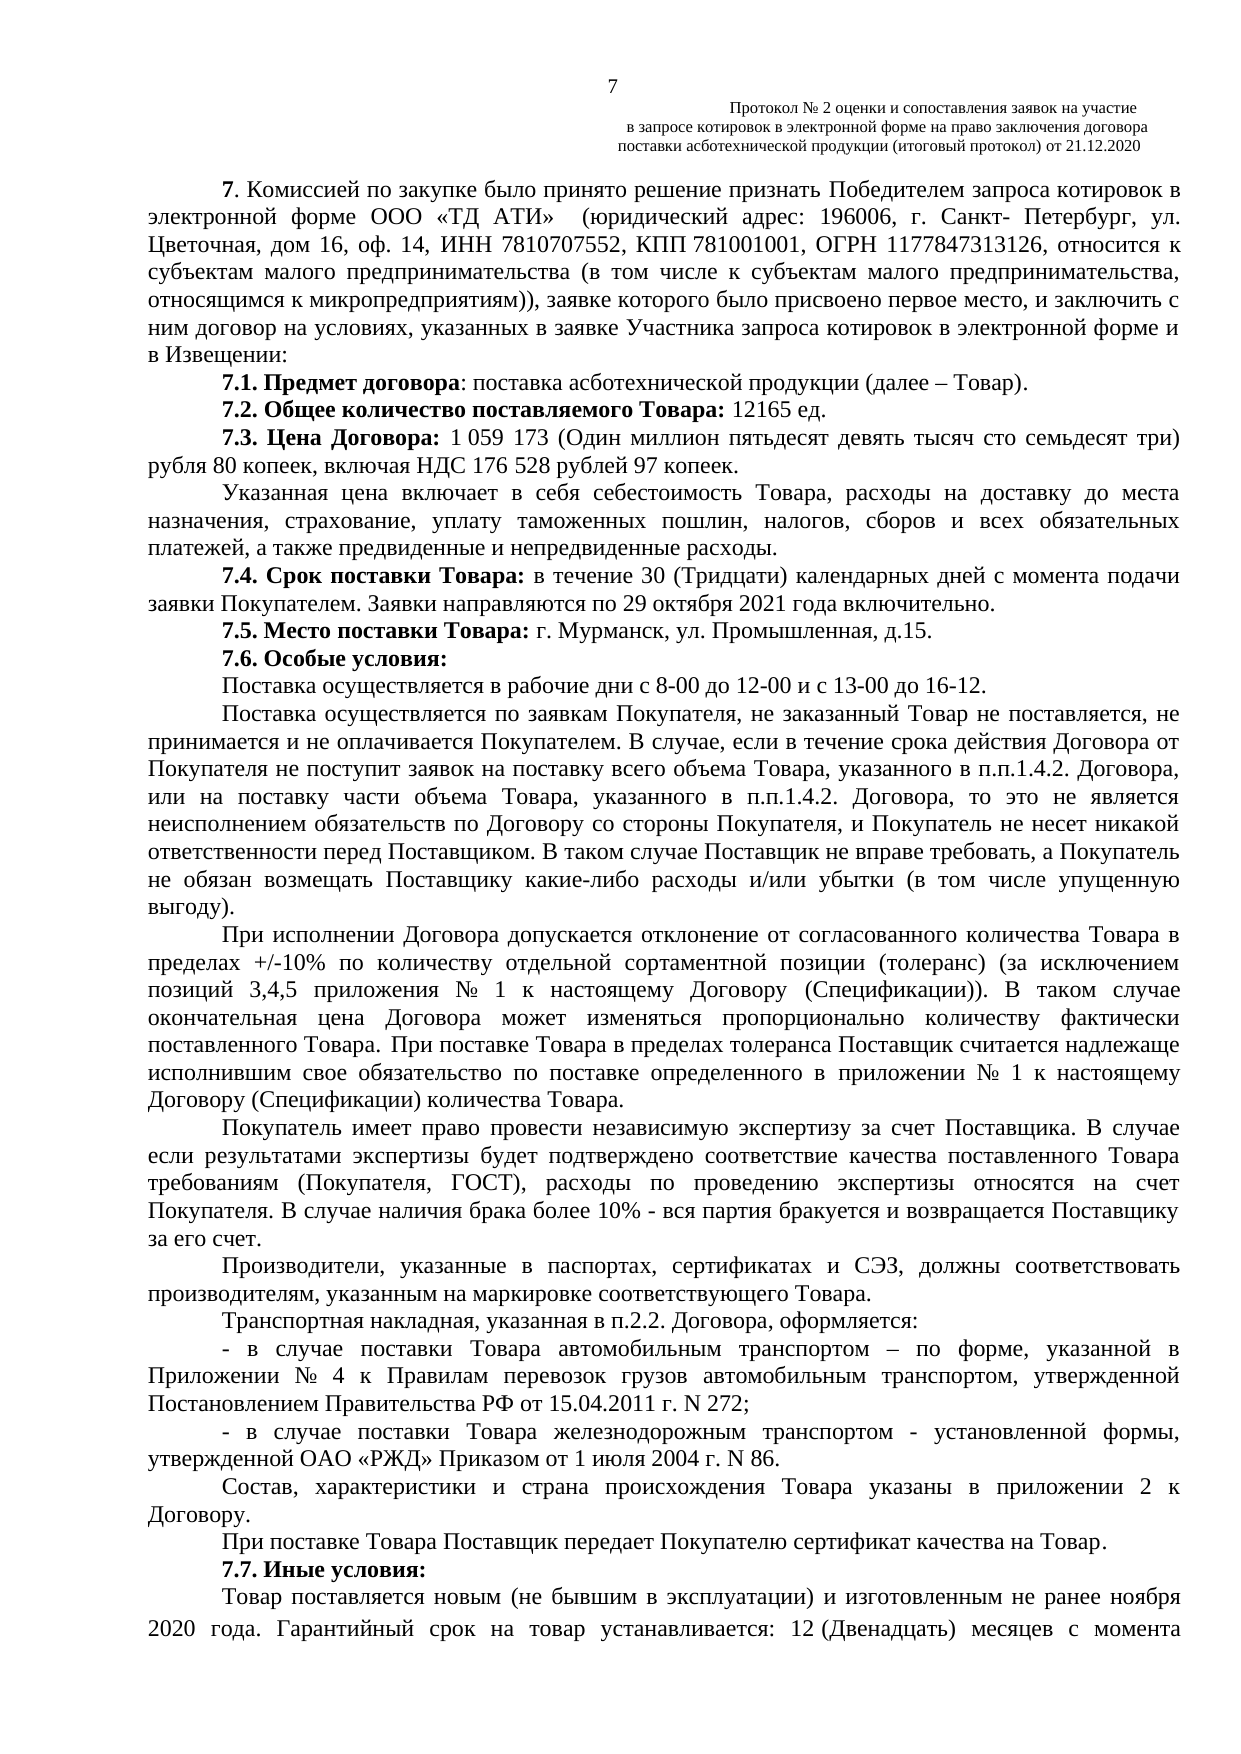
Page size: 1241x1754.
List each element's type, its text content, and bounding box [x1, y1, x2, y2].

list 7.7. Иные условия: [221, 1555, 1181, 1582]
text 7.3. Цена Договора: 1 059 173 (Один миллион пятьдесят девять тысяч сто семьдесят три) рубля 80 копеек, включая НДС 176 528 рублей 97 копеек. [148, 423, 1181, 478]
text 7.6. Особые условия: [148, 644, 1181, 671]
text 7.5. Место поставки Товара: г. Мурманск, ул. Промышленная, д.15. [148, 616, 1181, 644]
text 7.2. Общее количество поставляемого Товара: 12165 ед. [148, 395, 1181, 423]
text 7.1. Предмет договора: поставка асботехнической продукции (далее – Товар). [148, 368, 1181, 395]
text Производители, указанные в паспортах, сертификатах и СЭЗ, должны соответствовать производителям, указанным на маркировке соответствующего Товара. [148, 1251, 1181, 1306]
text Поставка осуществляется в рабочие дни с 8-00 до 12-00 и с 13-00 до 16-12. [148, 671, 1181, 699]
text Указанная цена включает в себя себестоимость Товара, расходы на доставку до места назначения, страхование, уплату таможенных пошлин, налогов, сборов и всех обязательных платежей, а также предвиденные и непредвиденные расходы. [148, 478, 1181, 561]
text Покупатель имеет право провести независимую экспертизу за счет Поставщика. В случае если результатами экспертизы будет подтверждено соответствие качества поставленного Товара требованиям (Покупателя, ГОСТ), расходы по проведению экспертизы относятся на счет Покупателя. В случае наличия брака более 10% - вся партия бракуется и возвращается Поставщику за его счет. [148, 1113, 1181, 1251]
text Состав, характеристики и страна происхождения Товара указаны в приложении 2 к Договору. [148, 1472, 1181, 1527]
text Товар поставляется новым (не бывшим в эксплуатации) и изготовленным не ранее ноября 2020 года. Гарантийный срок на товар устанавливается: 12 (Двенадцать) месяцев с момента приемки Товара Покупателем. Срок исполнения обязательств по устранению недостатков не может превышать 50 (Пятьдесят) рабочих дней с момента получения Поставщиком уведомления Покупателя о необходимости устранения выявленных недостатков. [148, 1582, 1181, 1642]
text Транспортная накладная, указанная в п.2.2. Договора, оформляется: [148, 1306, 1181, 1334]
text Поставка осуществляется по заявкам Покупателя, не заказанный Товар не поставляется, не принимается и не оплачивается Покупателем. В случае, если в течение срока действия Договора от Покупателя не поступит заявок на поставку всего объема Товара, указанного в п.п.1.4.2. Договора, или на поставку части объема Товара, указанного в п.п.1.4.2. Договора, то это не является неисполнением обязательств по Договору со стороны Покупателя, и Покупатель не несет никакой ответственности перед Поставщиком. В таком случае Поставщик не вправе требовать, а Покупатель не обязан возмещать Поставщику какие-либо расходы и/или убытки (в том числе упущенную выгоду). [148, 699, 1181, 920]
text При исполнении Договора допускается отклонение от согласованного количества Товара в пределах +/-10% по количеству отдельной сортаментной позиции (толеранс) (за исключением позиций 3,4,5 приложения № 1 к настоящему Договору (Спецификации)). В таком случае окончательная цена Договора может изменяться пропорционально количеству фактически поставленного Товара. При поставке Товара в пределах толеранса Поставщик считается надлежаще исполнившим свое обязательство по поставке определенного в приложении № 1 к настоящему Договору (Спецификации) количества Товара. [148, 920, 1181, 1113]
text При поставке Товара Поставщик передает Покупателю сертификат качества на Товар. [148, 1527, 1181, 1555]
text - в случае поставки Товара автомобильным транспортом – по форме, указанной в Приложении № 4 к Правилам перевозок грузов автомобильным транспортом, утвержденной Постановлением Правительства РФ от 15.04.2011 г. N 272; [148, 1334, 1181, 1417]
text 7.4. Срок поставки Товара: в течение 30 (Тридцати) календарных дней с момента подачи заявки Покупателем. Заявки направляются по 29 октября 2021 года включительно. [148, 561, 1181, 616]
text - в случае поставки Товара железнодорожным транспортом - установленной формы, утвержденной ОАО «РЖД» Приказом от 1 июля 2004 г. N 86. [148, 1417, 1181, 1472]
subtitle 7. Комиссией по закупке было принято решение признать Победителем запроса котировок в электронной форме ООО «ТД АТИ» (юридический адрес: 196006, г. Санкт- Петербург, ул. Цветочная, дом 16, оф. 14, ИНН 7810707552, КПП 781001001, ОГРН 1177847313126, относится к субъектам малого предпринимательства (в том числе к субъектам малого предпринимательства, относящимся к микропредприятиям)), заявке которого было присвоено первое место, и заключить с ним договор на условиях, указанных в заявке Участника запроса котировок в электронной форме и в Извещении: [148, 174, 1181, 368]
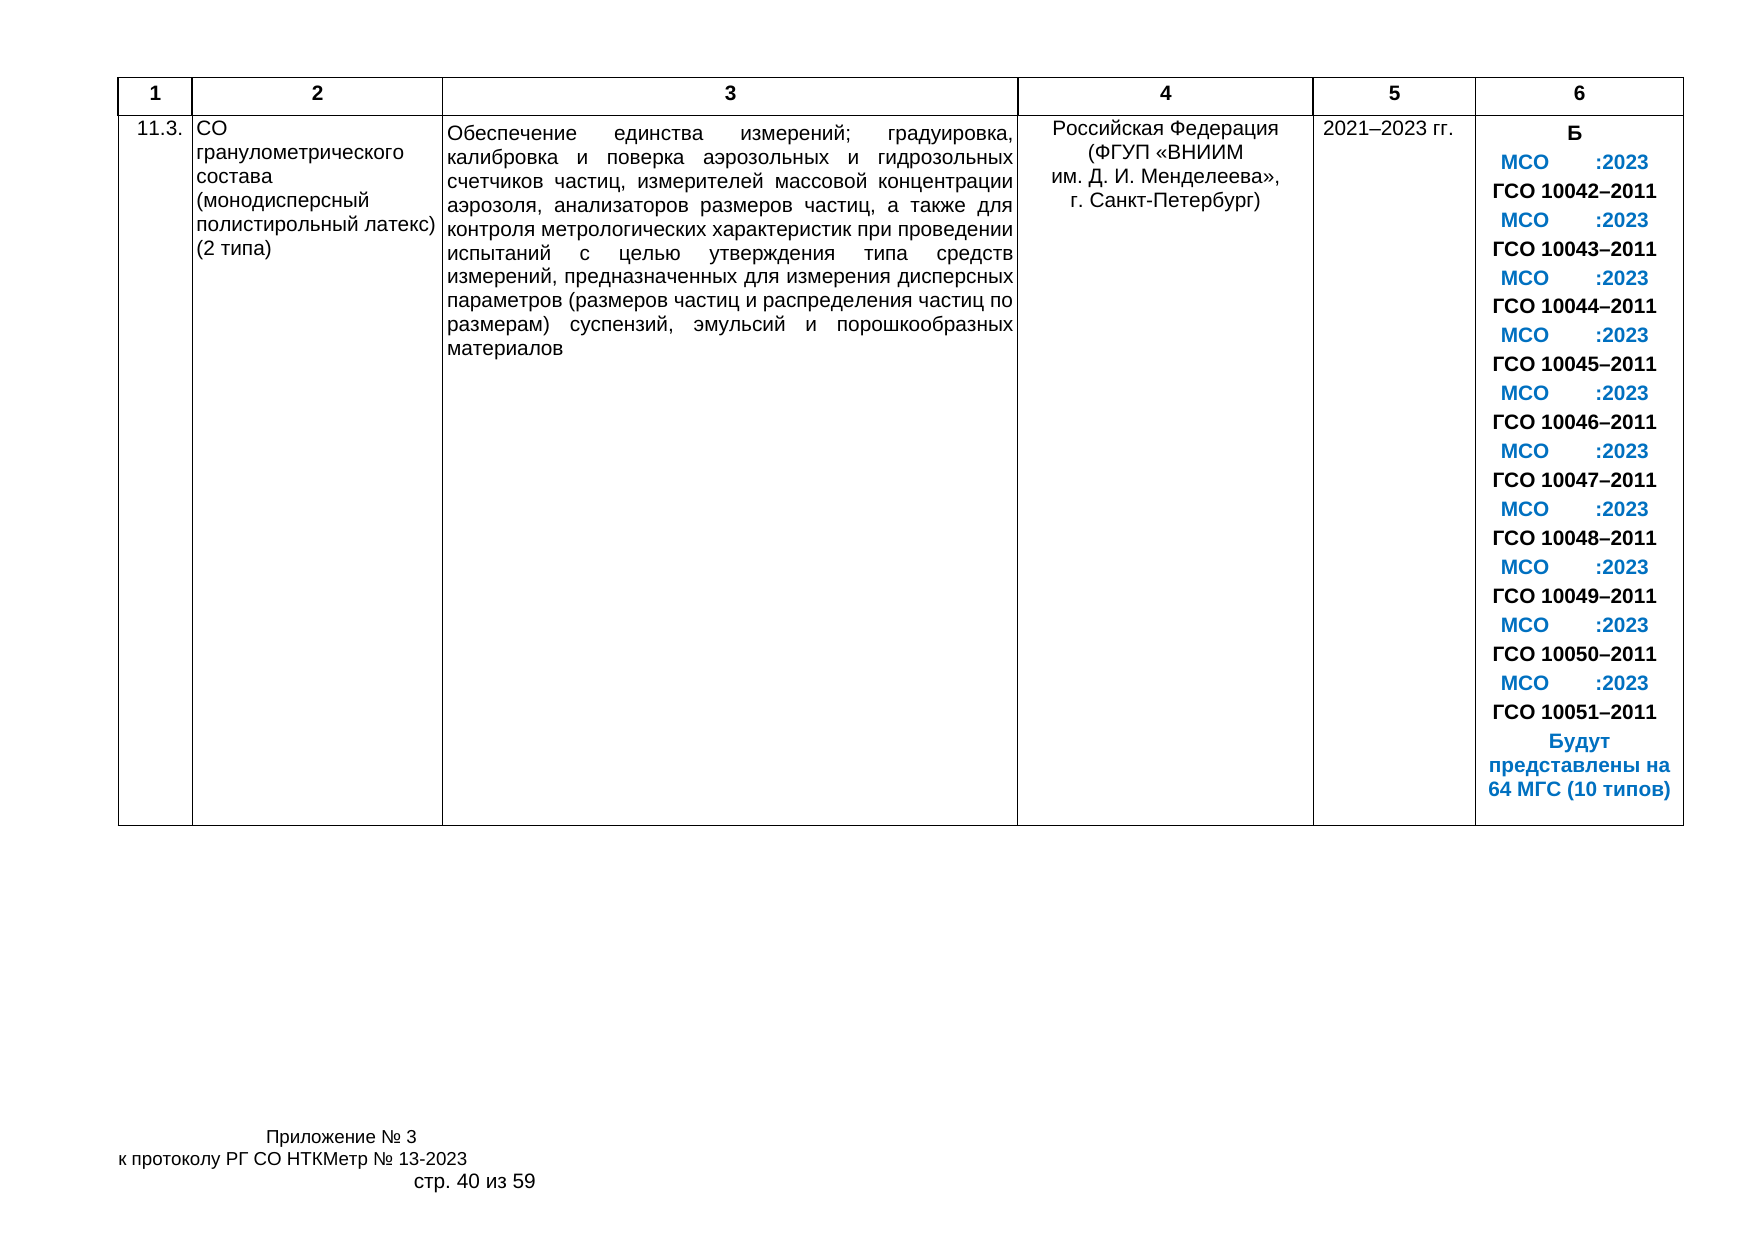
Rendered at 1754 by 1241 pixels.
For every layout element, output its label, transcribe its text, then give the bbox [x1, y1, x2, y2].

________

§ **PROBLEM DETAILS**: A faithful copy of every record is required, with no pictures included.

§ **EXERCISE RESPONSE**:
Page size: 1241x1754.
List each element's type, its text content, and bounding box [x1, y1, x2, y2].

list 7.7. Иные условия: [221, 1555, 1181, 1582]
text 7.3. Цена Договора: 1 059 173 (Один миллион пятьдесят девять тысяч сто семьдесят три) рубля 80 копеек, включая НДС 176 528 рублей 97 копеек. [148, 423, 1181, 478]
text 7.6. Особые условия: [148, 644, 1181, 671]
text 7.5. Место поставки Товара: г. Мурманск, ул. Промышленная, д.15. [148, 616, 1181, 644]
text 7.2. Общее количество поставляемого Товара: 12165 ед. [148, 395, 1181, 423]
text 7.1. Предмет договора: поставка асботехнической продукции (далее – Товар). [148, 368, 1181, 395]
text Производители, указанные в паспортах, сертификатах и СЭЗ, должны соответствовать производителям, указанным на маркировке соответствующего Товара. [148, 1251, 1181, 1306]
text Поставка осуществляется в рабочие дни с 8-00 до 12-00 и с 13-00 до 16-12. [148, 671, 1181, 699]
text Указанная цена включает в себя себестоимость Товара, расходы на доставку до места назначения, страхование, уплату таможенных пошлин, налогов, сборов и всех обязательных платежей, а также предвиденные и непредвиденные расходы. [148, 478, 1181, 561]
text Покупатель имеет право провести независимую экспертизу за счет Поставщика. В случае если результатами экспертизы будет подтверждено соответствие качества поставленного Товара требованиям (Покупателя, ГОСТ), расходы по проведению экспертизы относятся на счет Покупателя. В случае наличия брака более 10% - вся партия бракуется и возвращается Поставщику за его счет. [148, 1113, 1181, 1251]
text Состав, характеристики и страна происхождения Товара указаны в приложении 2 к Договору. [148, 1472, 1181, 1527]
text Товар поставляется новым (не бывшим в эксплуатации) и изготовленным не ранее ноября 2020 года. Гарантийный срок на товар устанавливается: 12 (Двенадцать) месяцев с момента приемки Товара Покупателем. Срок исполнения обязательств по устранению недостатков не может превышать 50 (Пятьдесят) рабочих дней с момента получения Поставщиком уведомления Покупателя о необходимости устранения выявленных недостатков. [148, 1582, 1181, 1642]
text Транспортная накладная, указанная в п.2.2. Договора, оформляется: [148, 1306, 1181, 1334]
text Поставка осуществляется по заявкам Покупателя, не заказанный Товар не поставляется, не принимается и не оплачивается Покупателем. В случае, если в течение срока действия Договора от Покупателя не поступит заявок на поставку всего объема Товара, указанного в п.п.1.4.2. Договора, или на поставку части объема Товара, указанного в п.п.1.4.2. Договора, то это не является неисполнением обязательств по Договору со стороны Покупателя, и Покупатель не несет никакой ответственности перед Поставщиком. В таком случае Поставщик не вправе требовать, а Покупатель не обязан возмещать Поставщику какие-либо расходы и/или убытки (в том числе упущенную выгоду). [148, 699, 1181, 920]
text При исполнении Договора допускается отклонение от согласованного количества Товара в пределах +/-10% по количеству отдельной сортаментной позиции (толеранс) (за исключением позиций 3,4,5 приложения № 1 к настоящему Договору (Спецификации)). В таком случае окончательная цена Договора может изменяться пропорционально количеству фактически поставленного Товара. При поставке Товара в пределах толеранса Поставщик считается надлежаще исполнившим свое обязательство по поставке определенного в приложении № 1 к настоящему Договору (Спецификации) количества Товара. [148, 920, 1181, 1113]
text При поставке Товара Поставщик передает Покупателю сертификат качества на Товар. [148, 1527, 1181, 1555]
text - в случае поставки Товара автомобильным транспортом – по форме, указанной в Приложении № 4 к Правилам перевозок грузов автомобильным транспортом, утвержденной Постановлением Правительства РФ от 15.04.2011 г. N 272; [148, 1334, 1181, 1417]
text 7.4. Срок поставки Товара: в течение 30 (Тридцати) календарных дней с момента подачи заявки Покупателем. Заявки направляются по 29 октября 2021 года включительно. [148, 561, 1181, 616]
text - в случае поставки Товара железнодорожным транспортом - установленной формы, утвержденной ОАО «РЖД» Приказом от 1 июля 2004 г. N 86. [148, 1417, 1181, 1472]
subtitle 7. Комиссией по закупке было принято решение признать Победителем запроса котировок в электронной форме ООО «ТД АТИ» (юридический адрес: 196006, г. Санкт- Петербург, ул. Цветочная, дом 16, оф. 14, ИНН 7810707552, КПП 781001001, ОГРН 1177847313126, относится к субъектам малого предпринимательства (в том числе к субъектам малого предпринимательства, относящимся к микропредприятиям)), заявке которого было присвоено первое место, и заключить с ним договор на условиях, указанных в заявке Участника запроса котировок в электронной форме и в Извещении: [148, 174, 1181, 368]
Rendered at 1754 by 1241 pixels.
For every layout element, output its label, transcribe its text, then give the bbox [x1, y1, x2, y2].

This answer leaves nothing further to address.